Le 16 novembre, la communauté érythréenne de Calais alertait sur les violences que les forces de l’ordre leur faisaient subir, dans une lettre ouverte adressée à la préfecture du Pas-de-Calais. « Le 5 novembre, sans préavis, ils sont venus dans notre lieu de vie et nous ont empêchés de sortir toute la journée. Puis vers 21 h 40, ils sont venus vers nos tentes et ils ont gazé toutes nos affaires personnelles, puis ils nous ont frappés comme si nous étions des animaux, pas des êtres humains », pouvait-on y lire. Au total, la communauté érythréenne de Calais a déposé cinq plaintes contre une même compagnie de CRS pour des faits de violences policières.

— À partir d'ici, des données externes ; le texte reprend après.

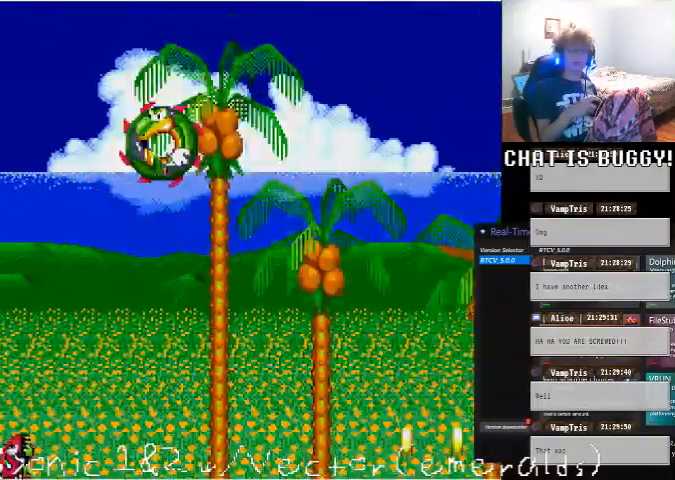
{"dt_ms": 500, "buttons": ["DPAD_LEFT"], "left_stick": "center", "right_stick": "center", "events": [[350, "DPAD_RIGHT", "up"], [450, "DPAD_LEFT", "down"]]}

Humans Right Watch faisait déjà ce constat en 2017, dans un rapport fondé sur des entretiens avec 60 demandeurs d’asile et migrants, et une vingtaine de travailleurs humanitaires. L’ONG y racontait alors que « les policiers à Calais, en particulier les Compagnies républicaines de sécurité (CRS), font un usage courant de gaz poivre sur des migrants, enfants et adultes, alors qu’ils sont endormis, ou dans d’autres situations où ils ne présentent aucune menace ; qu’ils aspergent de ce gaz ou confisquent des sacs de couchage, des couvertures et des vêtements ; et que parfois, ils pulvérisent du gaz sur la nourriture et l’eau des migrants. »

 

Entraver le travail des organisations humanitaires

 

Le travail des organisations humanitaires, auxquelles l’État a interdit de distribuer de la nourriture aux migrants pendant le mois de septembre, est aussi régulièrement entravé par les forces de l’ordre. Lors d’une évacuation menée le 24 avril à Grande-Synthe, quatre bénévoles ont été placés en garde à vue pour avoir filmé la scène, avant d’être libérés sans poursuites judiciaires. Le même jour, des images filmées par des bénévoles montraient des membres des forces de l’ordre gazer des exilés qui tentaient de fuir par la route lors de l’évacuation du camp. Dans son rapport, Amnesty International rappelle que « le gaz lacrymogène est censé être utilisé pour disperser des foules violentes. Il n’est jamais légal de les utiliser sur des individus qui tentent de fuir ».

 

 

Humans Rights Watch mentionne des distributions de nourriture perturbées par les forces de l’ordre, qui font usage de la force pour empêcher les migrants de s’approcher, ou encore font tomber la nourriture des mains des travailleurs humanitaires. « Des travailleurs humanitaires ont entrepris de photographier ou de filmer ces actions policières, comme la loi française les y autorise. En réaction, disent-ils, les policiers ont parfois saisi temporairement leurs téléphones, en effaçant ou en consultant le contenu sans permission », détaille l’ONG. Entre le 1er novembre 2017 et le 1er juillet 2018, huit associations d’aide aux migrants basées à Calais et à Dunkerque ont recensé 646 « incidents » à l’encontre de leurs bénévoles.

En région parisienne, Utopia 56 demande la réquisition de 1000 places d’hébergement. « Marlène Schiappa en a déjà annoncé 250 après la nuit de la place de la République. On espère une réponse rapide de la part du gouvernement. La mobilisation citoyenne est la seule manière d’y arriver » détaille Nikolaï Posner.